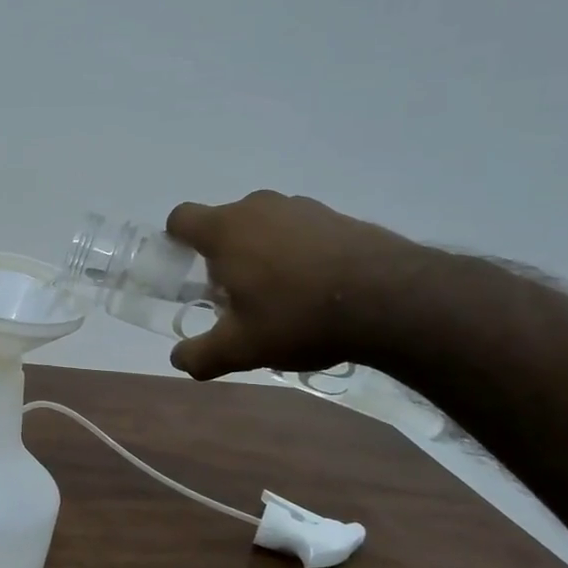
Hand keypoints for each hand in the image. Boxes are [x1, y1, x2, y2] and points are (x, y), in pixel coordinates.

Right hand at [164, 191, 414, 380]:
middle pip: (223, 224)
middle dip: (222, 256)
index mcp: (225, 230)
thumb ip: (201, 355)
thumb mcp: (241, 348)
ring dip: (261, 253)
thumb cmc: (298, 317)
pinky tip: (316, 289)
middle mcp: (258, 207)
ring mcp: (301, 207)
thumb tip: (178, 360)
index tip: (188, 271)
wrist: (391, 300)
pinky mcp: (337, 216)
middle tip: (236, 297)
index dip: (176, 242)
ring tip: (281, 296)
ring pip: (263, 226)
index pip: (181, 218)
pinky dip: (297, 253)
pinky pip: (299, 231)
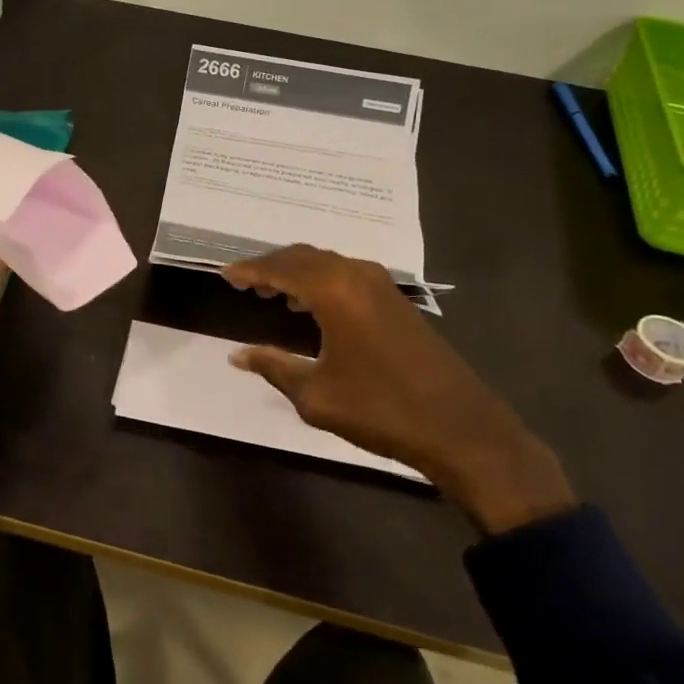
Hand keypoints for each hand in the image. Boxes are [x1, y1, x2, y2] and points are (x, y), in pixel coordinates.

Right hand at [224, 245, 575, 534]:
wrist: (458, 426)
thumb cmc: (380, 409)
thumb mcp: (315, 394)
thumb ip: (273, 366)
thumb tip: (236, 355)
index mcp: (333, 290)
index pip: (280, 268)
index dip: (249, 270)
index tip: (224, 275)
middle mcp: (356, 275)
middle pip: (303, 256)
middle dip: (271, 266)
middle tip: (244, 282)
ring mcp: (381, 285)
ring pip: (326, 263)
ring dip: (296, 272)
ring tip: (271, 292)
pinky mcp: (395, 300)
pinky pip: (345, 275)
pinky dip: (320, 281)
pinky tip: (310, 306)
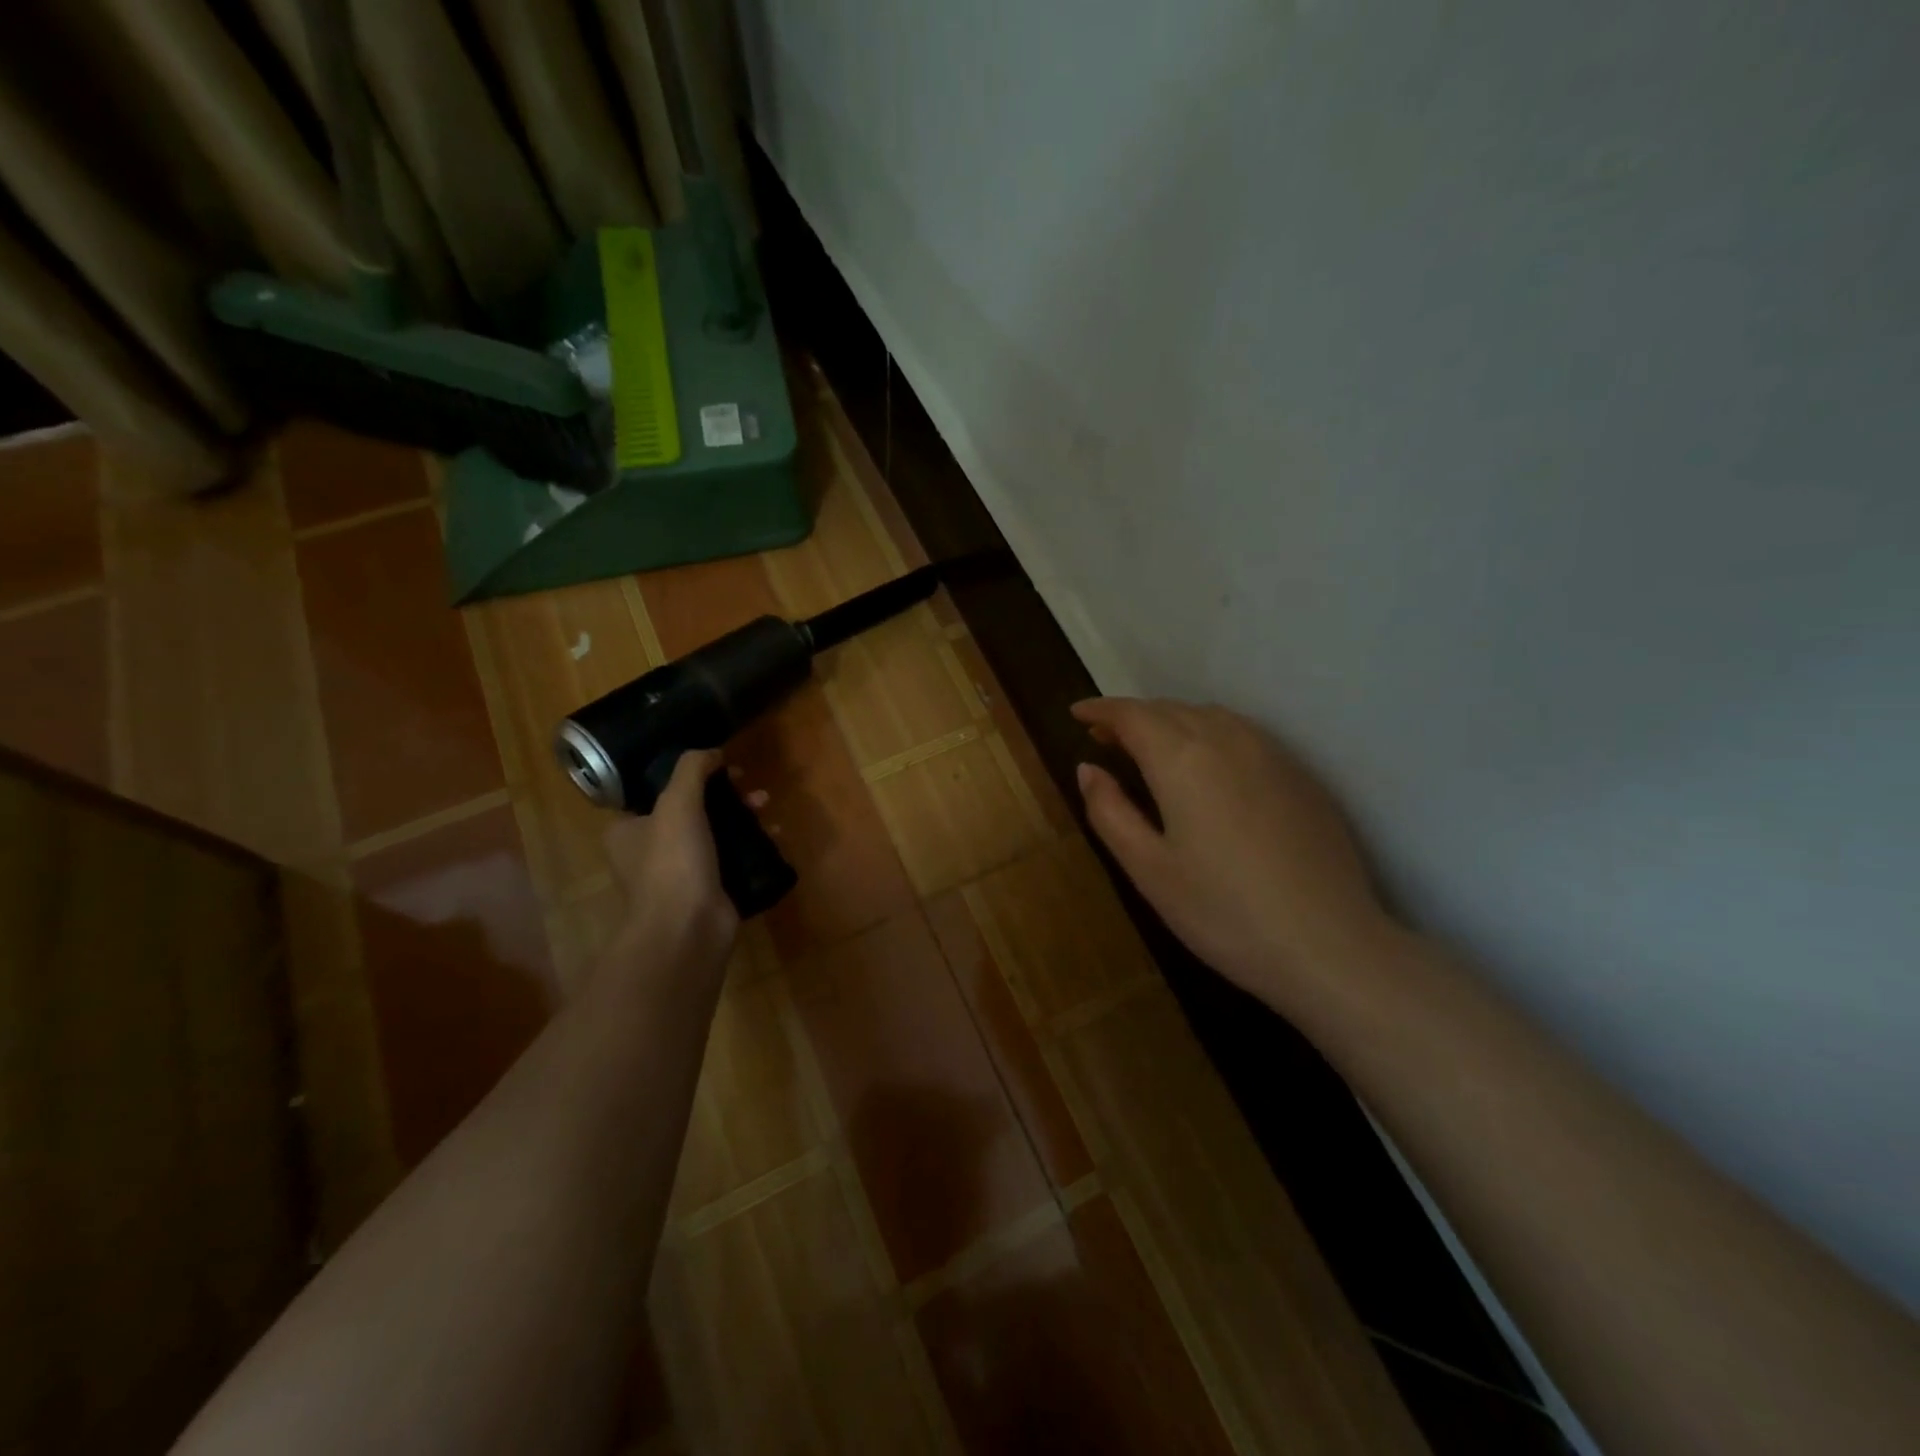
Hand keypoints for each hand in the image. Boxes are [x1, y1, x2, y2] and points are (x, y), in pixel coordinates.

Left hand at [600, 749, 744, 977]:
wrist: (687, 929)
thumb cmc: (672, 862)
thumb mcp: (677, 802)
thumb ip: (692, 769)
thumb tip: (712, 751)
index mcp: (628, 831)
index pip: (654, 793)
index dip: (687, 775)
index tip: (718, 766)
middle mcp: (650, 852)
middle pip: (692, 810)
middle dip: (725, 795)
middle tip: (749, 785)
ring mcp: (682, 874)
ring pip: (716, 833)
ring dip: (743, 816)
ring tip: (766, 805)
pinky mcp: (711, 890)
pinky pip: (735, 858)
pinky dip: (754, 845)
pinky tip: (775, 834)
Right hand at [1072, 698, 1391, 1005]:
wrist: (1330, 945)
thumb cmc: (1223, 912)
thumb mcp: (1148, 869)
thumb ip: (1110, 811)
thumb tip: (1087, 768)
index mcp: (1182, 758)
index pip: (1132, 715)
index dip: (1100, 710)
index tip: (1077, 714)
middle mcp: (1227, 739)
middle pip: (1170, 710)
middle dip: (1133, 717)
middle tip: (1105, 738)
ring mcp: (1271, 753)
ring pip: (1210, 716)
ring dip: (1172, 722)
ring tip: (1151, 749)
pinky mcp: (1300, 775)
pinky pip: (1243, 734)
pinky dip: (1209, 734)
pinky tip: (1207, 767)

### YOUR OBJECTIVE
Leave out all pictures and extract exactly the lines from the line with "wrist: (391, 300)" through the end of the material.

### ANSWER TO THIS TASK
wrist: (391, 300)
pinky mcp: (337, 216)
middle tip: (236, 297)
index dip: (176, 242)
ring tip: (281, 296)
ring pip: (263, 226)
index pip: (181, 218)
pinky dip: (297, 253)
pinky pip: (299, 231)
Hand keypoints for each hand in the image. Boxes are [x1, y1, x2, y2] and points are (x, y), in pixel coordinates.

Right hand at [224, 245, 575, 534]:
wrist: (458, 426)
thumb cmc: (380, 409)
thumb mcp: (315, 394)
thumb ip: (273, 366)
thumb tip: (236, 355)
index mcp: (333, 290)
index pip: (280, 268)
index dip: (249, 270)
index tip: (224, 275)
middle mcp: (356, 275)
middle pip: (303, 256)
middle dip: (271, 266)
middle tip: (244, 282)
ring mcp: (381, 285)
ring pip: (326, 263)
ring dip: (296, 272)
ring tip: (271, 292)
pinky mcp: (395, 300)
pinky pip: (345, 275)
pinky dip: (320, 281)
pinky tip: (310, 306)
Hand keypoints for each hand in the image. Boxes are [x1, y1, x2, y2] and points are (x, y), in pixel coordinates.

Left hand at [600, 749, 744, 977]:
wrist: (687, 929)
thumb cmc: (672, 862)
thumb mcp: (677, 802)
thumb ip: (692, 769)
thumb tip: (712, 751)
index mcp: (628, 831)
index pip: (654, 793)
index dip: (687, 775)
index tip: (718, 766)
middle mcp: (650, 852)
middle pip: (692, 810)
middle dip: (725, 795)
middle tip: (749, 785)
ring mcp: (682, 874)
ring pip: (716, 833)
ring dip: (743, 816)
ring tip: (766, 805)
pinky mcp: (711, 890)
pinky pip: (735, 858)
pinky dip: (754, 845)
pinky tip: (775, 834)
Right hand at [1072, 698, 1391, 1005]:
wrist: (1330, 945)
thumb cmc: (1223, 912)
thumb mcp: (1148, 869)
thumb ip: (1110, 811)
thumb tip: (1087, 768)
index mcp: (1182, 758)
index pip: (1132, 715)
index dip: (1100, 710)
index tip: (1077, 714)
middle mcp: (1227, 739)
middle pip: (1170, 710)
middle dip: (1133, 717)
middle tip: (1105, 738)
ring mcp: (1271, 753)
ring pip: (1210, 716)
ring dip: (1172, 722)
ring tip: (1151, 749)
pinky mcp: (1300, 775)
pinky pip: (1243, 734)
pinky dip: (1209, 734)
pinky tip: (1207, 767)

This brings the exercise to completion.